The practice that started several decades ago with postcards exchange between a professor and students has metamorphosed into e-learning or distance education.
According to Britannica, “distance education, e-learning, and online learning is a form of education in which the main elements include physical separation of teachers and students during instruction and the use of technologies to facilitate student-teacher and student-student communication.”
Today, e-learning (remote) learning is driving an educational technology revolution.
The evolution of distance education is not a recent phenomenon. It’s not clear when distance education started. According to several sources including Florida National University, distance education began in the 1800s when an “English educator, Sir Isaac Pitman taught shorthand by mail.” He did this by sending postcards to students and the students in term would mail back their assignments to Sir Isaac.
In Spring 2021, I enrolled at the University of Arkansas at Little Rock to get a second masters’ degree in Business Information Systems and Analytics. Because of the pandemic, the classes were taught via zoom for both Spring and Fall semesters. I completed my first-year study into the program without necessarily having to be present in the class. All that was made possible because of access to a computer and the internet.
What was traditionally meant for adults has now become a reality amongst kindergarten through twelfth-grade students.
According to SP-Edge.com, in terms of market size, the US EdTech- k12 market could reach USD 14.2-20.2 billion by 2025. An increase in demand may be due to several factors including covid-19, free services, and partnerships among school districts across the United States.
E-learning has received a boost during the pandemic, especially amongst K-12 graders. This is made possible because of augmented education where organizations are delivering quality education to children in the comfort of their homes.
Educators and parents are scrambling for e-learning because the online learning platforms offered free access to their services in response to the crisis. For example, Outschool offers $50 in free classes for families affected by the pandemic, sp-dege.com.
Another reason for increased e-learning across the United States is through strategic partnership. Many school districts in the United States have partnered with online learning platforms to gain access to virtual classrooms, digital resources, and communication solutions. For example, in May 2020, Stride established a consulting service to aid school districts to aid e-learning to their curricular or mode of teaching and learning.
This kind of partnership has enabled school districts without augmented technologies to deliver quality tuition to K-12 graders across the United States especially during the pandemic.
The market architecture hinges on online school operators, content and technology providers, and product solution providers. Stride Inc., for example, specializes in providing e-learning to the state, school districts, and parents who are engaged in homeschooling.

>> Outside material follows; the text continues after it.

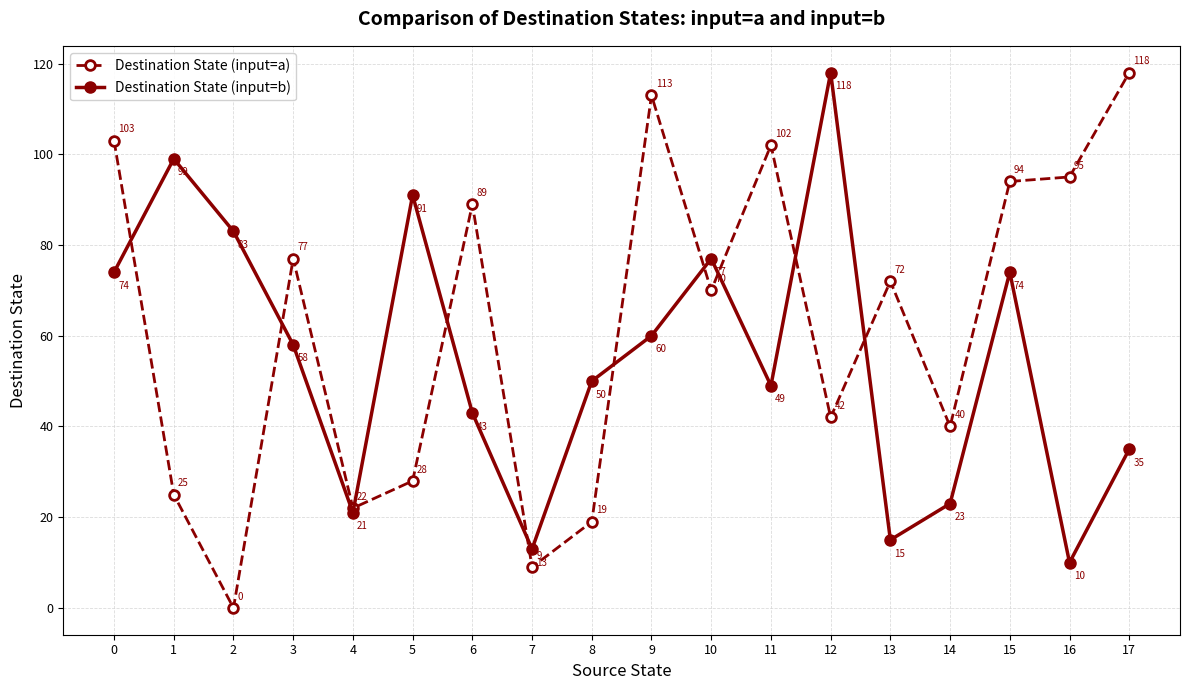

Rank the series by their average value, from lowest to highest.

Destination State (input=b), Destination State (input=a)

Pearson, a veteran in the education sector also provides curricular and extra-curricular classes to compliments traditional learning systems for both K-12 graders and high school students. In 2020, to facilitate during the pandemic, Pearson developed services for school districts to aid them to migrate to e-learning. Pearson used its global brand to raise $459 million to support Connections Academy to provide vocational qualifications for students who have not been able to complete high school.

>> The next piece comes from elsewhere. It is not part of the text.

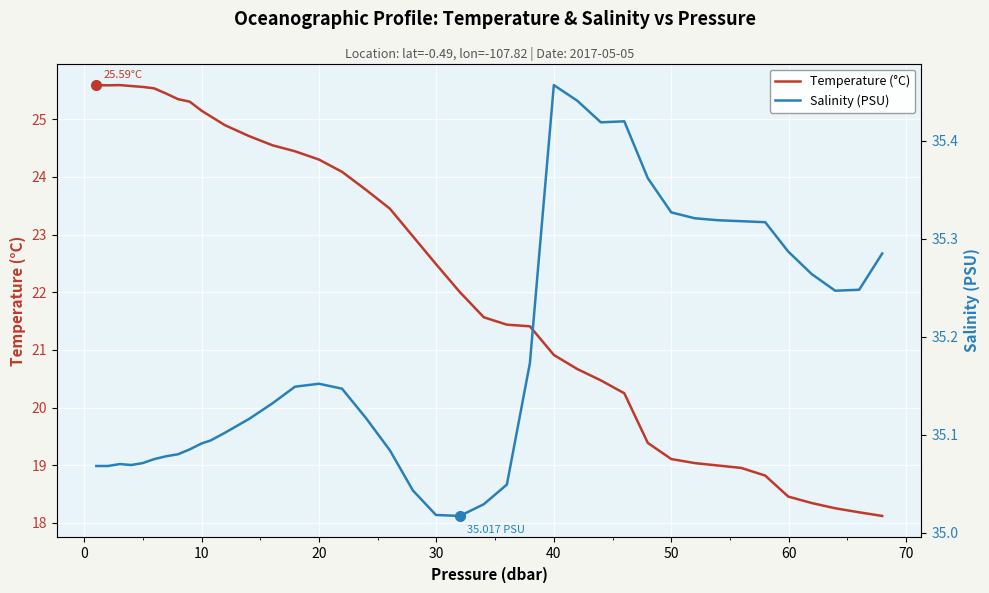

How many lines are shown in the chart?

2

As schools embrace digital technology to promote e-learning models, a record number of institutions have emerged to meet the current demand for e-learning through digital technology. Disruptors include but are not limited to Kahoot!, Duolingo, Age of Learning, DreamBox Learning, Blackboard, Canvas, Moodle, and BrightSpace.
It’s imperative to note that, through digital technology, these organizations in partnership with states, school districts, and parents have delivered high-quality education to both K-12 graders and high school students. Almost every organization including schools has embraced the virtual classroom experience, a new normal that has come to stay.
For example, Duolingo, a technology education disruptor provides language learning and literacy tool to improve student learning. Also, Stride Inc. has also developed an app that connects students and professionals with scholarships. Delaware Education Department has also partnered with Discovery Education, a software company, and DuPont, a chemical company to provide K-12 graders with courses delivered online that are flexible and easy to understand by students.
Despite a growing market for e-learning, there is a myriad of challenges confronting the industry. A surge in e-learning has largely been attributed to the emergence of the coronavirus. As a result, many fear that e-learning would disappear after the world concludes the pandemic.
The question is “Why abandon something that has been working efficiently?” In fact, research shows that e-learning has improved the quality of education. The introduction of e-learning has led to the personalization of the curriculum to meet the personal and individual needs of every student.
E-learning enables students to cover more syllabus than in-person class interaction. IBM reports that students are able to learn five times more material in e-learning than in in-person classes. Online learning has improved learning transparency, quick assessment, content coverage, and retention rate.
Perhaps the pandemic has helped to expose a long-term underlying problem with traditional education. Children have different needs in learning, and e-learning provides for the individual, not the group. Traditional learning, focused on the group with less regard for individual learners, can no longer rule the educational world. Digital and distance learning are here to stay.